Wer hat Angst vorm… weinenden Flüchtlingskind?

Man muss Angst haben vor dem fremden arabischen Mann – am Bahnhof, im Schwimmbad, am Heimweg und das nicht nur Nachts, auch tagsüber ist man nicht mehr sicher, das versichert man uns tagtäglich. Man sollte ihnen nicht in die Augen sehen, sie nicht provozieren, am besten verschleiert außer Haus gehen und nicht mehr ohne Begleitung auf die Straße. Angst soll man haben –  muss man haben, um unser sorgenfreien Leben, um unsere Freiheit, um unser Geld und unsere Privilegien. Alles steht Kopf. Frauen denken darüber nach, sich Pfeffersprays zuzulegen und fürchten sich vor ausländischen Männergruppen in der Öffentlichkeit. Männer gründen mehr als fragwürdige Bürgerwehren. Vieles läuft falsch – rennt falsch. Nein, hetzt – das ist falsch! Wie man an den Videos aus Sachsen (Clausnitz) von gestern Abend sieht. „Wir sind das Volk!“ wird gebrüllt und Frauen mit ihren Kindern werden eingeschüchtert, so dass sich diese nicht aus dem Bus bei der Unterkunft trauen und weinen. Bis sie dann von der Polizei hineingezerrt werden.

„Jedes Volk hat die Regierung, die es verdient“, meinte der französische Philosoph und Politiker Joseph Marie de Maistre.
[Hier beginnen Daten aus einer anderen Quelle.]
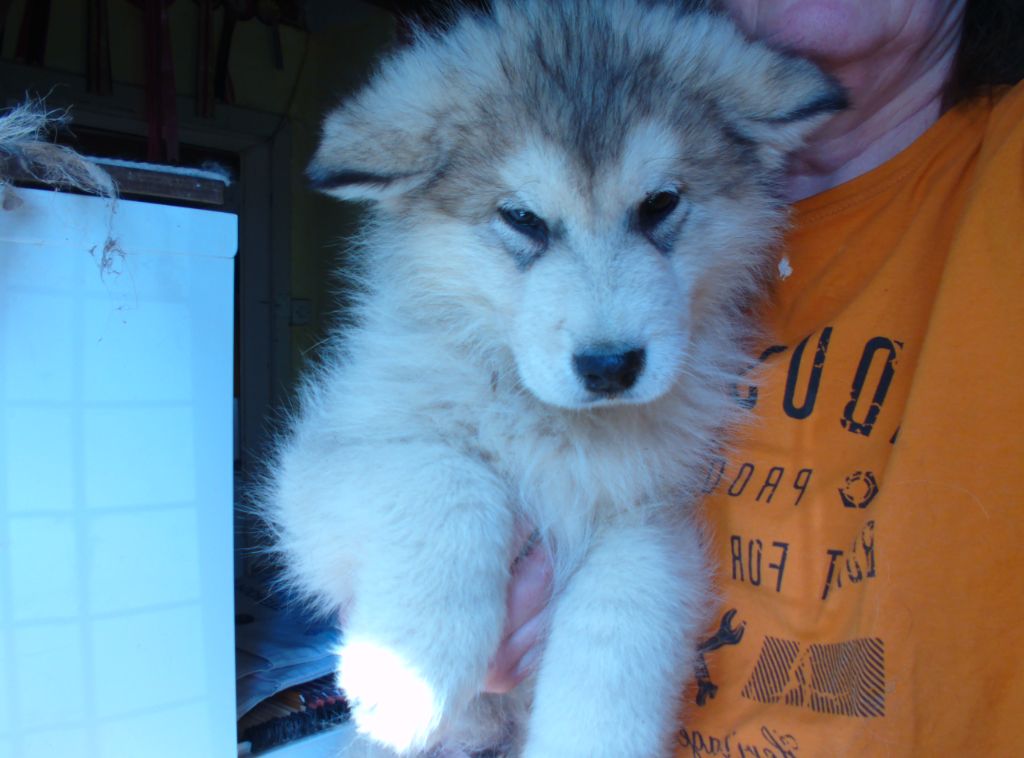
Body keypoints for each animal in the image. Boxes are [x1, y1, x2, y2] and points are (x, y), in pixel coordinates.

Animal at [268, 2, 843, 753]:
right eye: (522, 218)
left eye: (660, 204)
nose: (610, 367)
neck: (558, 429)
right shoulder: (319, 472)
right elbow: (448, 479)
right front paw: (408, 669)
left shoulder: (651, 515)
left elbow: (625, 607)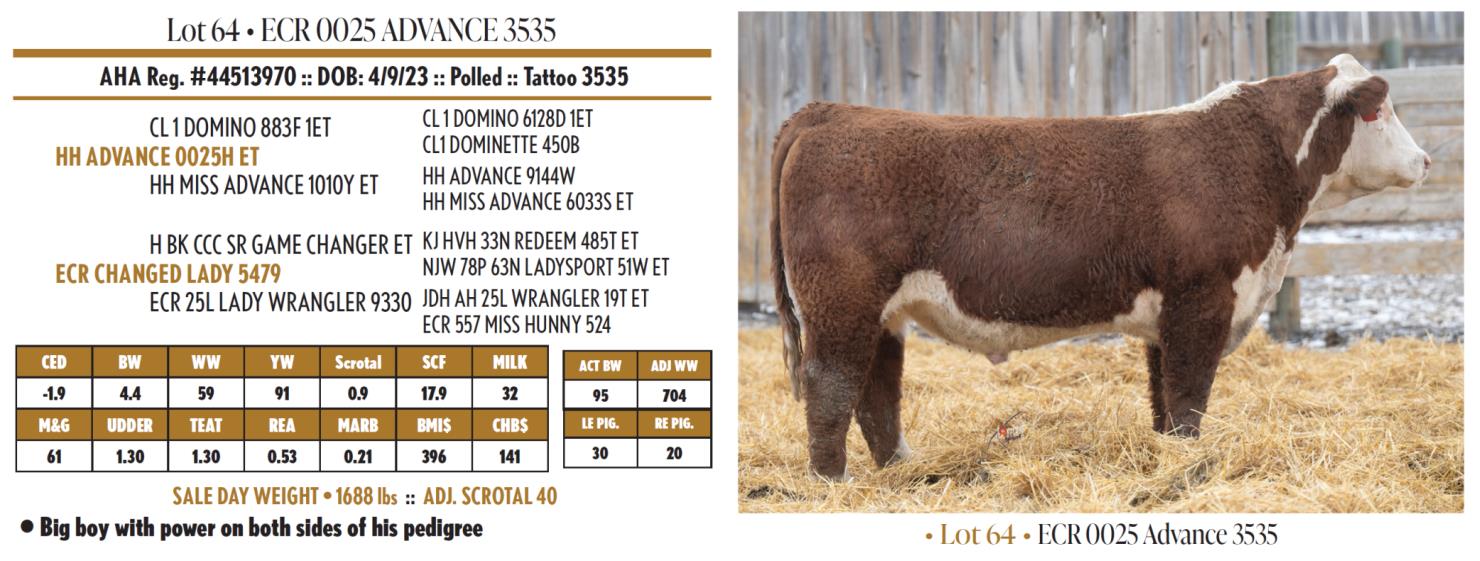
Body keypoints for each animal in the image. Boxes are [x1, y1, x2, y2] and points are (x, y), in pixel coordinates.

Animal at [770, 54, 1430, 481]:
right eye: (1380, 112)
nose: (1425, 160)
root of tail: (831, 112)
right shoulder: (1203, 297)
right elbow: (1189, 392)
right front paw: (1190, 464)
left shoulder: (1171, 311)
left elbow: (1164, 396)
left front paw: (1168, 458)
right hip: (841, 300)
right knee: (831, 384)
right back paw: (833, 482)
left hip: (880, 311)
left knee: (875, 389)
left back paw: (901, 469)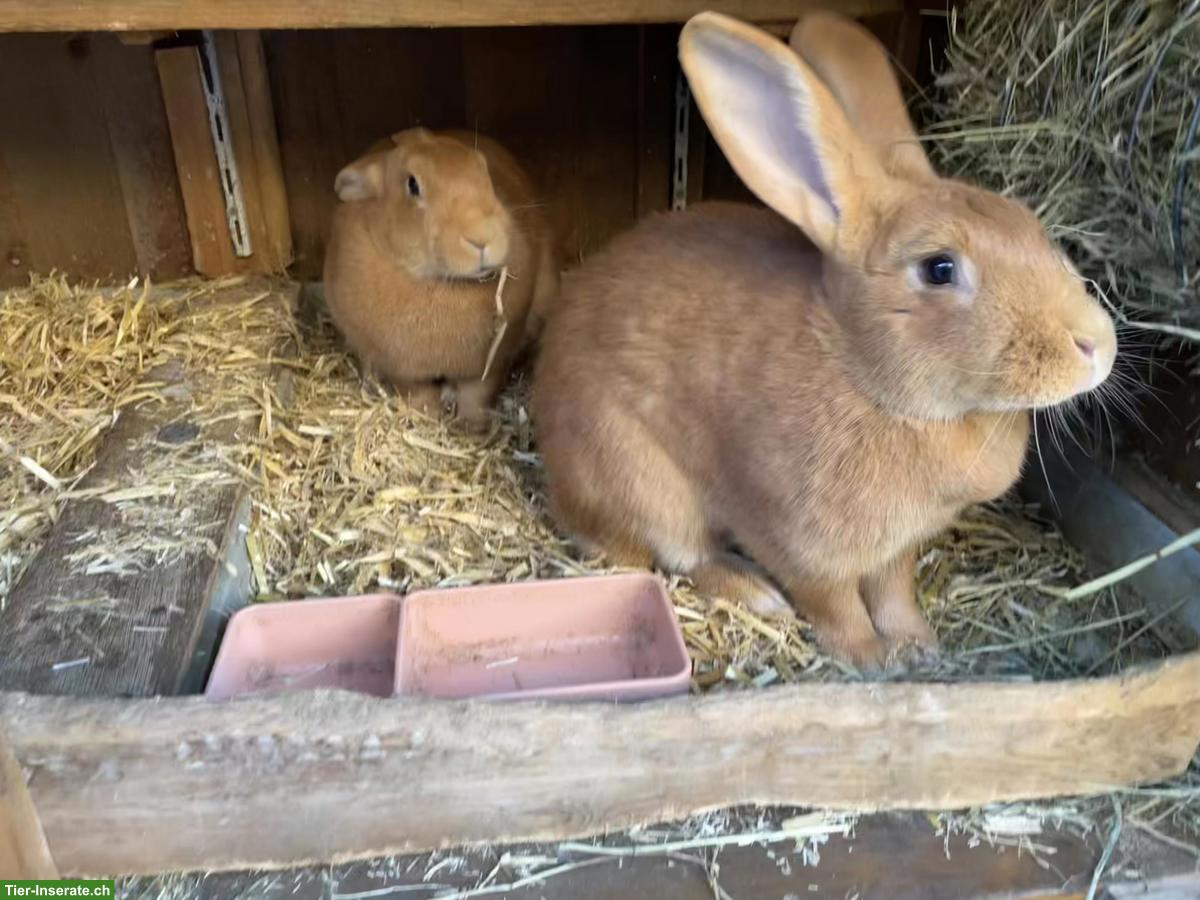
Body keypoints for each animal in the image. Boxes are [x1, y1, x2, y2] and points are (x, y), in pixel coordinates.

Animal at [324, 127, 560, 431]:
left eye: (483, 169)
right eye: (413, 185)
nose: (483, 236)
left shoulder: (488, 364)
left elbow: (476, 394)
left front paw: (471, 428)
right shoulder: (403, 369)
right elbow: (418, 393)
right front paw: (427, 418)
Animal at [532, 12, 1117, 670]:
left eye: (1030, 224)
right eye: (939, 269)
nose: (1097, 345)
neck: (871, 381)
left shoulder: (895, 549)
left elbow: (893, 590)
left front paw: (917, 645)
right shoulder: (798, 541)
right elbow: (833, 602)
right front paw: (868, 657)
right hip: (641, 483)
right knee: (679, 553)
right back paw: (756, 593)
Die Politik handelt nach Meinung und Aufschrei des Volkes. Das Volk agiert – die Politik reagiert. Welches Volk schreit da, welches Volk ist hier „besorgt“? Ich bin es nicht! Nicht dieses Volk, das man überall hört und liest. Nur wenn man ganz genau hinsieht, entdeckt man die Stimmen, die dagegen sind. Gegen den Hass, der sich immer mehr und flächendeckender ausbreitet, gegen die Unmenschlichkeit, die salonfähig geworden ist, gegen die Verrohung der Menschen und ihrer Sprache und gegen Grenzen, Zäune und Mord, gegen den Tod tausender Unschuldiger. Ich sage das laut und deutlich und mit Konjunktion: Zu diesem Volk gehöre ich nicht! Da wurde ich gefragt, was man noch tun kann, so als vermeintlicher „Gutmensch“ auf fast verlorenem Posten. Selbst hatte ich eine Zeit des Zweifelns, des Aufgebens – aber nein! Nicht resignieren, nicht einknicken – laut sein, aufstehen! Zivilcourage zeigen, wenn es notwendig ist und gegen jedes Hassposting anschreiben. Nicht mehr antworten reicht jetzt nicht mehr!